EXERCISE INSTRUCTIONS: Write out every record below exactly, so that nothing differs from what is shown.
>>>>>
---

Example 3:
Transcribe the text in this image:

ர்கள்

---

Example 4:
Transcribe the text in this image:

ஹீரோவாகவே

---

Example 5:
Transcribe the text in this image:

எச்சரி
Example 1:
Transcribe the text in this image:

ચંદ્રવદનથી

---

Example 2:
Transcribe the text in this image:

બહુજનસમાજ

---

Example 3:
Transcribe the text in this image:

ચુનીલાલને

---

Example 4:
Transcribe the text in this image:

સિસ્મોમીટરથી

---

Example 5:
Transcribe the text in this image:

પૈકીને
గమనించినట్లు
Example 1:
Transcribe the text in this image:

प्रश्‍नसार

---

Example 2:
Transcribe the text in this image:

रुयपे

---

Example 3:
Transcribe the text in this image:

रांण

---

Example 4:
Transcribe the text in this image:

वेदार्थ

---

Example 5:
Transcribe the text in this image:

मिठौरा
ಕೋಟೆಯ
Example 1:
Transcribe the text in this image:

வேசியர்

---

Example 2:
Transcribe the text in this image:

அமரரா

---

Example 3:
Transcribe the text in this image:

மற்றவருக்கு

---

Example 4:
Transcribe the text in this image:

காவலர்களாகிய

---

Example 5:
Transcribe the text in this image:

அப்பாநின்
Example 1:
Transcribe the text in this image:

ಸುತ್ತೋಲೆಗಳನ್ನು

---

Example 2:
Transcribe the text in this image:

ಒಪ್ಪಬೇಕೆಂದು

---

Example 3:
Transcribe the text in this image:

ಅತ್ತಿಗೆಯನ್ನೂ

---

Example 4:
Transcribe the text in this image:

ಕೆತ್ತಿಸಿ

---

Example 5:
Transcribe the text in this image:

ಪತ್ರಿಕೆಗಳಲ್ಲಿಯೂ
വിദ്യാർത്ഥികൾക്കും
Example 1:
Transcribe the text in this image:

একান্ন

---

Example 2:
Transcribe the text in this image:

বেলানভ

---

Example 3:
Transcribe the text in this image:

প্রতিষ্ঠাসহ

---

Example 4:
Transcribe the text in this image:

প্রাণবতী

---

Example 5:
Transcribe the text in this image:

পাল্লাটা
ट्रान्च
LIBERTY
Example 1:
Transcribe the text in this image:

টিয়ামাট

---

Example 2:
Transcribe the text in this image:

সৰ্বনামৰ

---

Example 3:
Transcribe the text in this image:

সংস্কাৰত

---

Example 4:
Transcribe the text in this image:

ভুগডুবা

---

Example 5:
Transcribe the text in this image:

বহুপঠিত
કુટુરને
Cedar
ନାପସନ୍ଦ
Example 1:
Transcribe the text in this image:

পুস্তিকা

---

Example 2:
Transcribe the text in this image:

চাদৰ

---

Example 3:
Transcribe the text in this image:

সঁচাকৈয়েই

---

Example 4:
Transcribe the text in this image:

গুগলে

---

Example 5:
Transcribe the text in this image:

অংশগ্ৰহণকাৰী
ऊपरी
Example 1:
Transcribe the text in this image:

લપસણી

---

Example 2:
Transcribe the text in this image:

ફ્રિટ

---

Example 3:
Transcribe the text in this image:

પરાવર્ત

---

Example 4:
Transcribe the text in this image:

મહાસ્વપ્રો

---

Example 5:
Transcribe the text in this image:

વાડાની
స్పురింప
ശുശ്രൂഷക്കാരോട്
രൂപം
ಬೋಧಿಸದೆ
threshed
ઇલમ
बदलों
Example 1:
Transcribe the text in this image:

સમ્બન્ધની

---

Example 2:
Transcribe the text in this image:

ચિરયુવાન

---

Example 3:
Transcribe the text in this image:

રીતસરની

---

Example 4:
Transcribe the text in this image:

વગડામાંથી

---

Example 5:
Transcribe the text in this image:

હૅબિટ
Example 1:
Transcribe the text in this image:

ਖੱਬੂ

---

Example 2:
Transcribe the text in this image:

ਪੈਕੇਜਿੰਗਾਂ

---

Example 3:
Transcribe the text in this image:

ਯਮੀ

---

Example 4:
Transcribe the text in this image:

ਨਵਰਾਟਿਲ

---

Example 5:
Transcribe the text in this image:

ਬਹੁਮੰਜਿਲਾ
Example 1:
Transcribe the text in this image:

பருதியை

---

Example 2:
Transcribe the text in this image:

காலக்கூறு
<<<<<
PROBLEM SOLUTION:
---

Example 3:
Transcribe the text in this image:

ர்கள்

---

Example 4:
Transcribe the text in this image:

ஹீரோவாகவே

---

Example 5:
Transcribe the text in this image:

எச்சரி
Example 1:
Transcribe the text in this image:

ચંદ્રવદનથી

---

Example 2:
Transcribe the text in this image:

બહુજનસમાજ

---

Example 3:
Transcribe the text in this image:

ચુનીલાલને

---

Example 4:
Transcribe the text in this image:

સિસ્મોમીટરથી

---

Example 5:
Transcribe the text in this image:

પૈકીને
గమనించినట్లు
Example 1:
Transcribe the text in this image:

प्रश्‍नसार

---

Example 2:
Transcribe the text in this image:

रुयपे

---

Example 3:
Transcribe the text in this image:

रांण

---

Example 4:
Transcribe the text in this image:

वेदार्थ

---

Example 5:
Transcribe the text in this image:

मिठौरा
ಕೋಟೆಯ
Example 1:
Transcribe the text in this image:

வேசியர்

---

Example 2:
Transcribe the text in this image:

அமரரா

---

Example 3:
Transcribe the text in this image:

மற்றவருக்கு

---

Example 4:
Transcribe the text in this image:

காவலர்களாகிய

---

Example 5:
Transcribe the text in this image:

அப்பாநின்
Example 1:
Transcribe the text in this image:

ಸುತ್ತೋಲೆಗಳನ್ನು

---

Example 2:
Transcribe the text in this image:

ಒಪ್ಪಬೇಕೆಂದು

---

Example 3:
Transcribe the text in this image:

ಅತ್ತಿಗೆಯನ್ನೂ

---

Example 4:
Transcribe the text in this image:

ಕೆತ್ತಿಸಿ

---

Example 5:
Transcribe the text in this image:

ಪತ್ರಿಕೆಗಳಲ್ಲಿಯೂ
വിദ്യാർത്ഥികൾക്കും
Example 1:
Transcribe the text in this image:

একান্ন

---

Example 2:
Transcribe the text in this image:

বেলানভ

---

Example 3:
Transcribe the text in this image:

প্রতিষ্ঠাসহ

---

Example 4:
Transcribe the text in this image:

প্রাণবতী

---

Example 5:
Transcribe the text in this image:

পাল্লাটা
ट्रान्च
LIBERTY
Example 1:
Transcribe the text in this image:

টিয়ামাট

---

Example 2:
Transcribe the text in this image:

সৰ্বনামৰ

---

Example 3:
Transcribe the text in this image:

সংস্কাৰত

---

Example 4:
Transcribe the text in this image:

ভুগডুবা

---

Example 5:
Transcribe the text in this image:

বহুপঠিত
કુટુરને
Cedar
ନାପସନ୍ଦ
Example 1:
Transcribe the text in this image:

পুস্তিকা

---

Example 2:
Transcribe the text in this image:

চাদৰ

---

Example 3:
Transcribe the text in this image:

সঁচাকৈয়েই

---

Example 4:
Transcribe the text in this image:

গুগলে

---

Example 5:
Transcribe the text in this image:

অংশগ্ৰহণকাৰী
ऊपरी
Example 1:
Transcribe the text in this image:

લપસણી

---

Example 2:
Transcribe the text in this image:

ફ્રિટ

---

Example 3:
Transcribe the text in this image:

પરાવર્ત

---

Example 4:
Transcribe the text in this image:

મહાસ્વપ્રો

---

Example 5:
Transcribe the text in this image:

વાડાની
స్పురింప
ശുശ്രൂഷക്കാരോട്
രൂപം
ಬೋಧಿಸದೆ
threshed
ઇલમ
बदलों
Example 1:
Transcribe the text in this image:

સમ્બન્ધની

---

Example 2:
Transcribe the text in this image:

ચિરયુવાન

---

Example 3:
Transcribe the text in this image:

રીતસરની

---

Example 4:
Transcribe the text in this image:

વગડામાંથી

---

Example 5:
Transcribe the text in this image:

હૅબિટ
Example 1:
Transcribe the text in this image:

ਖੱਬੂ

---

Example 2:
Transcribe the text in this image:

ਪੈਕੇਜਿੰਗਾਂ

---

Example 3:
Transcribe the text in this image:

ਯਮੀ

---

Example 4:
Transcribe the text in this image:

ਨਵਰਾਟਿਲ

---

Example 5:
Transcribe the text in this image:

ਬਹੁਮੰਜਿਲਾ
Example 1:
Transcribe the text in this image:

பருதியை

---

Example 2:
Transcribe the text in this image:

காலக்கூறு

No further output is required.